Holding people in detention centres cost more than prison

Foreign criminals cost taxpayers £10 million

Foreign criminals cost taxpayers £10 million

By Laura Miller

Government failure to deport foreign criminals quickly costs taxpayers £10 million a year in extended detentions, a Tory immigration spokesman has said.

Nearly 1,200 ex-prisoners are being held in UK detention centres – at a cost of about £47,500 each a year, he said.

“The taxpayer is being fleeced yet again to pay for failures in the government’s immigration policy.”

He criticised ministers for not having tackled the problem by automatically deporting prisoners, as they had pledged.

“Gordon Brown promised ‘automatic deportation’ of foreign criminals, but we have nearly 1,200 of them locked up very expensively in centres not designed to hold hardened criminals,” said Damian Green.

He blames riots and fires at detention centres in recent years on the long periods criminals are held there, which he said gave them the opportunity to become the dominant group inside.

Last month ministers said 5,000 prisoners had been deported in the last year in line with their most recent target.

Detaining people in immigration centres costs nearly £10,000 more per person than the cost of keeping people in prison, according to the Conservatives.

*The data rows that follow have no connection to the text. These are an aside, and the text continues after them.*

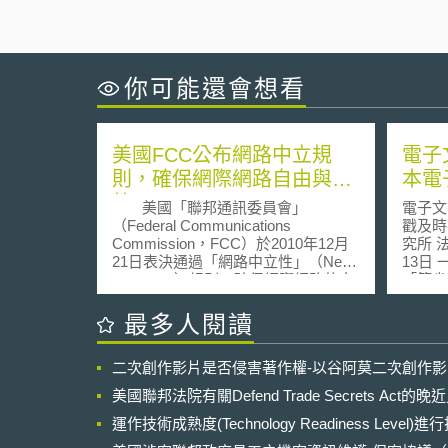
你可能還會想看
美國FCC公布網路中立規
電子
則，確保網際網路自由與開
本電
放
美國「聯邦通訊委員會」
電子文
（Federal Communications
戳及時戳保存
Commission，FCC）於2010年12月
究所 
21日表決通過「網路中立性」（Net
13日 一、前言 電子文書具有
Neutrality）規則，確保網際網路的自
「節省
由開放，限制網路服務提供者
用」、
（ISP）不得針對網路流量與內容進
率」、
最多人閱讀
行不合理的管制，保障消費者權益、
滅失之
意見表達的自由、網路服務的競爭與
已為不
二次創作影片是否侵害著作權-以谷阿莫二次創作
創新。 網路中立性爭議由來已
述優點
久，自2005年FCC公布網際網路政策
檢知真
美國聯邦法院有關Defend Trade Secrets Act
聲明以來，對於管制機關是否介入
電子文
ISP對於網際網路流量與內容之管
運作技術成熟度(Technology Readiness Level)
如何證
理，一直爭執不斷。網路上服務與內
他人侵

In 2006 John Reid, declared parts of the detention system “not fit for purpose” and led an overhaul of procedures after Charles Clarke lost his job as home secretary when 1,000 foreign criminals were shown to have been released from prison without being considered for deportation.

The UK Border Agency said it had met last month’s “tough target” to remove at least 5,000 foreign criminals, and promised staff were working in prisons to speed up deportations.